Extracted text:

It is true that children need motivational techniques in order to produce thoughts onto paper. After reading Chapter 3, I found that the stages children develop over the years can be bridged together through the elementary grades. I agree the children need to know their artisitic and language abilities in order to produce a well written paper. I need more detail as to reaching lower level writers. Being a kindergarten teacher, I feel I am the foundation that the later years are scaffolded upon. I agree that pictures are a necessity for all writings. I have found that my students who draw pictures first then label objects second then begin writing do a very nice job completing assisgnments. I would like more in depth lesson plans for delivering these objectives.

Exercise directions:
Please reproduce the reflection above on teaching young children to write, word for word and in full.

Dataset content:
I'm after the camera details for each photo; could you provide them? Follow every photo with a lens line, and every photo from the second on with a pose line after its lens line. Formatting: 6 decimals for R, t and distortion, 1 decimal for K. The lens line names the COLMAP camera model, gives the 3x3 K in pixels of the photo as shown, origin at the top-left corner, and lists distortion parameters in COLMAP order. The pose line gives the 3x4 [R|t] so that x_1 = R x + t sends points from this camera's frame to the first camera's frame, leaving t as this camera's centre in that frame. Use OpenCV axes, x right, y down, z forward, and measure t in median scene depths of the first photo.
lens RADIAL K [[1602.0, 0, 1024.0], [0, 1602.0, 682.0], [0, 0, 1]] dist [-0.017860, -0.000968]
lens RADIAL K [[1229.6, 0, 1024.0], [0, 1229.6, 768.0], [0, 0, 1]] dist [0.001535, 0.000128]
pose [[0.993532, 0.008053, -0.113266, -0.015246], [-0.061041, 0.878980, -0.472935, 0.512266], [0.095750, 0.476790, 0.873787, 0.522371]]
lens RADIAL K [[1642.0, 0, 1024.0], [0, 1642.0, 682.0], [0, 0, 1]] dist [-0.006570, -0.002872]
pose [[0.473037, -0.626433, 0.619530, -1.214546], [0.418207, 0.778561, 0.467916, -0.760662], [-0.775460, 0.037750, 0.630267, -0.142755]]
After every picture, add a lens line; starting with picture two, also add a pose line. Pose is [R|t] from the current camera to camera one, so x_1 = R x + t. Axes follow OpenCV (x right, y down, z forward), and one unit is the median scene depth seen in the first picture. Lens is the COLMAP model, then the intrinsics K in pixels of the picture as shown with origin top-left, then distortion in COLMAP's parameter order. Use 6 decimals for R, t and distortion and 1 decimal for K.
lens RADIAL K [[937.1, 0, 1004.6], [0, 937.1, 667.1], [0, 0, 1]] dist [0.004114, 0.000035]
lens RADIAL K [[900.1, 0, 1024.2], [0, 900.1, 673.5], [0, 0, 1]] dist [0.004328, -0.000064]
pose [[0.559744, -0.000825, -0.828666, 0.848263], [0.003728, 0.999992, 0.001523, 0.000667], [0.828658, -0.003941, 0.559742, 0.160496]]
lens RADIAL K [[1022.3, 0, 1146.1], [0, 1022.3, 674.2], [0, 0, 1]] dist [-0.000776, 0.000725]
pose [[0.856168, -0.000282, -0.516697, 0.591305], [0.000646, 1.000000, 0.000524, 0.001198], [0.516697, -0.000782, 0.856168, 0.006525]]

Response to this exercise:
It is true that children need motivational techniques in order to produce thoughts onto paper. After reading Chapter 3, I found that the stages children develop over the years can be bridged together through the elementary grades. I agree the children need to know their artisitic and language abilities in order to produce a well written paper. I need more detail as to reaching lower level writers. Being a kindergarten teacher, I feel I am the foundation that the later years are scaffolded upon. I agree that pictures are a necessity for all writings. I have found that my students who draw pictures first then label objects second then begin writing do a very nice job completing assisgnments. I would like more in depth lesson plans for delivering these objectives.